*Text for analysis*

+++

Convex Lenses.—In hypermetropia the retina is in front of the principal focus of the eye. Hence in its condition of repose such an eye cannot distinctly see parallel rays from a distance and, still less, divergent rays from a near object. The defect may be overcome more or less completely by the use of the accommodation. In the slighter forms no inconvenience may result; but in higher degrees prolonged work is apt to give rise to aching and watering of the eyes, headache, inability to read or sew for any length of time, and even to double vision and internal strabismus. Such cases should be treated with convex lenses, which should be theoretically of such a strength as to fully correct the hypermetropia. Practically it is found that a certain amount of hypermetropia remains latent, owing to spasm of the accommodation, which relaxes only gradually. At first glasses may be given of such a strength as to relieve the troublesome symptoms; and the strength may be gradually increased till the total hypermetropia is corrected. Young adults with slighter forms of hypermetropia need glasses only for near work; elderly people should have one pair of weak glasses for distant and another stronger pair for near vision. These may be conveniently combined, as in Franklin glasses, where the upper half of the spectacle frame contains a weak lens, and the lower half, through which the eye looks when reading, a stronger one.

Anisometropia.—It is difficult to lay down rules for the treatment of cases where the refraction of the two eyes is unequal. If only one eye is used, its anomaly should be alone corrected; where both are used and nearly of equal strength, correction of each often gives satisfactory results.

+++

*Brief A*
Answer these questions from the passage on lens correction:
(i) In hypermetropia, where does the retina lie relative to the principal focus of the eye?
(ii) In Franklin glasses, which half of the spectacle frame contains the stronger lens?
(iii) In anisometropia, what should be corrected if only one eye is used?
*Brief B*
Rewrite the paragraph of the passage on lens correction that begins "Anisometropia.—It is difficult" as a short list, keeping its main facts.
*Brief C*
Pick up the passage on lens correction after its final sentence and continue it.

*Items listed in a dataset*

+++

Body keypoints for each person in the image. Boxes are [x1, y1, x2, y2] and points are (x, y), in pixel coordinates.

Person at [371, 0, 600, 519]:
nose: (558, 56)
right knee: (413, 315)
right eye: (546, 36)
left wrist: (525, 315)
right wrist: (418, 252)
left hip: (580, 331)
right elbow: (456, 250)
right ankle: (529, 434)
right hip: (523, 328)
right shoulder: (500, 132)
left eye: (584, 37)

+++

*Response A*
(i) The retina lies in front of the principal focus of the eye.
(ii) The lower half, through which the eye looks when reading, contains the stronger lens.
(iii) Only the anomaly of that eye should be corrected.

*Response B*
- Anisometropia means the refraction of the two eyes is unequal, and firm treatment rules are hard to set.
- If only one eye is used, correct only that eye's anomaly.
- If both eyes are used and are nearly equal in strength, correcting each eye often gives satisfactory results.

*Response C*
Presbyopia.—Where distant vision remains unaltered, but, owing to gradual failure of the accommodative appa-ratus of the eye, clear vision within 8 inches becomes impossible, convex lenses should be used for reading of such a strength as to enable the eye to see clearly about 8 inches distance. Presbyopia is arbitrarily said to commence at the age of forty, because it is then that the need of spectacles for reading is generally felt; but it appears later in myopia and earlier in hypermetropia. It advances with years, requiring from time to time spectacles of increasing strength.

Cylindrical Lenses.—In astigmatism, owing to differ-ences in the refractive power of the various meridians of the eye, great defect of sight, frequently accompanied by severe headache, occurs. This condition may be cured completely, or greatly improved, by the use of lenses whose surfaces are segments of cylinders. They may be used either alone or in combination with spherical lenses. The correction of astigmatism is in many cases a matter of con-siderable difficulty, but the results to vision almost always reward the trouble.

Convex spectacles were invented towards the end of the 13th century, perhaps by Roger Bacon. Concave glasses were introduced soon afterwards. Airy, the astronomer, about 1827, corrected his own astigmatism by means of a cylindrical lens. Periscopic glasses were introduced by Dr W. H. Wollaston. (A. BR.)